● Instruções
1 > No trecho sobre o analista, qual é o nome da avó lembrada junto com as lasanhas?
2 > As afirmações abaixo concordam com o trecho sobre o analista? Para cada uma, responda sim ou não e cite as palavras do trecho que decidem a resposta. (a) O dragão soltava fogo para queimar. (b) A avó pedia para esperar a lasanha esfriar. (c) Muita gente sabe que pensar leva tempo.
3 > Continue o trecho sobre o analista a partir da última frase.

● Trecho
· · ·
Com o tempo, percebi que aquele dragão fumegante, expelia coisas aquecidas, mas não era fogo para me queimar. Era mais como uns pães caseiros, saindo do forno, uma fornada de pão de queijo. É alimento, é nutritivo e é saboroso, mas se você for afoito, se queima. Lembrei da minha avó, dona Rita, quando tirava lasanhas do forno e pedia para esperar esfriar. Ou pelo menos eu acho que ela pedia isso, pois com a boca toda queimada de lasanha fervente era difícil escutar qualquer coisa. Com isso eu não estou dizendo que meu analista é bonzinho não. Deus me livre de um analista que se preocupa em ser bonzinho, analista de palco… Já tive experiência com pessoas mais doces e acolhedoras, mas nunca boazinhas… Aliás, como é que se vai ser menos doce e acolhedor que um dragão? Voltemos à coxia. Eu disse um Deus me livre, agora à pouco? Fiquei religioso? Re-ligare ele diz, sobre a palavra religião.
É curioso que às vezes eu sei quais palavras ele usa, sou capaz de tentar imitá-lo. Só que quando é ele quem diz tais palavras, o significado é outro, um significado que eu definitivamente não sabia. Até quando ele não diz nada tem significado! Às vezes coloco um significado que não é o que ele está dizendo, quase sempre. Num silêncio dele, eu já vou logo achando outra coisa, ele dispara: “Não posso pensar?” Irritante, né? Pensar leva tempo. Parece que todo mundo já deveria saber disso, nessa altura do campeonato, mas muito pouca gente sabe! E menos pessoas ainda colocam isso em prática. Eu mesmo, tem horas que esqueço. Ele se dá tempo, ele fica à vontade, ele pensa, ele escuta. Numa época de se exigir uma reação, uma opinião, um posicionamento, um pré-conceito imediato de tudo! Tempo de respostas rápidas, coletivas, pré-formadas e que não contêm nenhum pensamento original. Tudo laje pré-moldada. Tem um sujeito que escuta, pensa, fala, ou não fala… artesanalmente, ali, passo a passo vai construindo um pensamento inédito, saído do forno… não dá uma inveja danada? Pelo menos uma raivinha?
· · ·
● Lista de linhas
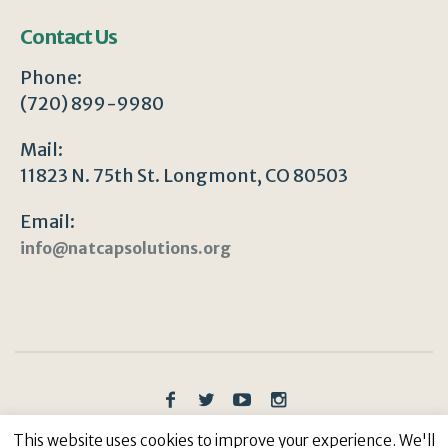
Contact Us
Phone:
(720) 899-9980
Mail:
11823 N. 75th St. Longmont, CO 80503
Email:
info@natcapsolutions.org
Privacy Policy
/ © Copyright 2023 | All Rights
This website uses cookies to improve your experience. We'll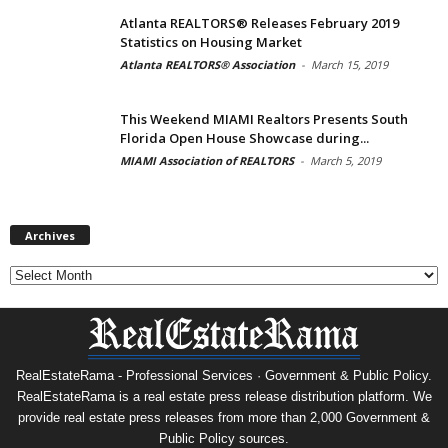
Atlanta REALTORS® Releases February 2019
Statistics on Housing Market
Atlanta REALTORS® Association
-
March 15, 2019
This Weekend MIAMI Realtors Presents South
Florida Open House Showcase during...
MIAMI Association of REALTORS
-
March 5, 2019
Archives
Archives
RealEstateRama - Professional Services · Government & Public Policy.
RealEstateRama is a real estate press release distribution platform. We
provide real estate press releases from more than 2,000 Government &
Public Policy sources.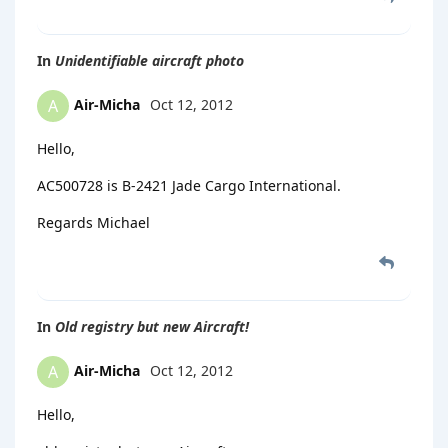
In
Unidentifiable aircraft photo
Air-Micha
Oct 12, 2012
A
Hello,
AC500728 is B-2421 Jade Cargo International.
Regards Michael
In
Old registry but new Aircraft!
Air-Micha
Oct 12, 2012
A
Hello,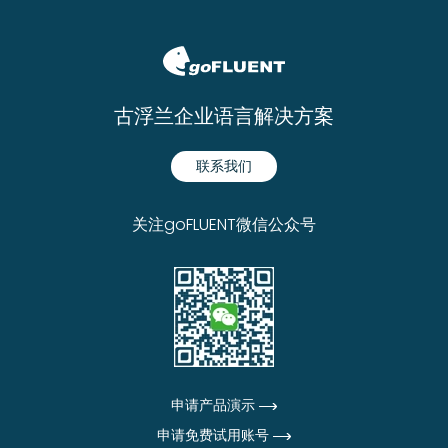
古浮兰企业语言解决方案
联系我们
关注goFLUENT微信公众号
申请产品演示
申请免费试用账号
· · ·
● Respostas em ordem
1 > Dona Rita.

2 > (a) Não: "mas não era fogo para me queimar". (b) Sim: "quando tirava lasanhas do forno e pedia para esperar esfriar". (c) Não: "mas muito pouca gente sabe!"

3 >
Mas a maior inveja que eu tenho dele, é dele ter pacientes interessantes, inteligentes, pacientes, bem-humorados e, principalmente, modestos como EU! Eu queria ter pacientes assim, que sorte a dele! “Não é sorte. O paciente precisa ser construído”. Vocês estão entendendo o que eu passo com esse homem? Às vezes é um passo de luta, às vezes um passo de dança (com homem?), um passo em falso, um passo para trás ou só um esperneio. O pior é que às vezes estou conversando com algum paciente meu que me pergunta se eu sou mineiro. Não é que eu sou mineiro, é que a pessoa com quem eu mais converso nessa vida, há alguns anos, tem esse sotaque. E eu “pego” as coisas, sou meio ladrão. Mas hoje ele me deixou sem sessões. Melhor, posso dormir até mais tarde, sou preguiçoso mesmo, sou acomodado. Vou economizar… “- Pra quê ficar arrumando consolo?”, ele poderia muito bem me dizer isso.
Tá bom, já que é para falar sozinho, vou fazer uma oração. Me deem um desconto, além de tudo ele foi fazer exames clínicos… e não é só isso, minha supervisora resolveu me abandonar também, tudo hoje. A solidão dá asas robustas para a imaginação.
Pai nosso que estais no céu, traga logo aquele insuportável, eu tenho muito o que discutir com ele, ele é meu dragão favorito… aproveita que você está aí e cuida da minha supervisora, que também é muito cara… E PERDOAI-NOS AS NOSSAS OFENSAS… e não me deixeis diminuir as sessões, mas livrai-nos do Mal. Amém.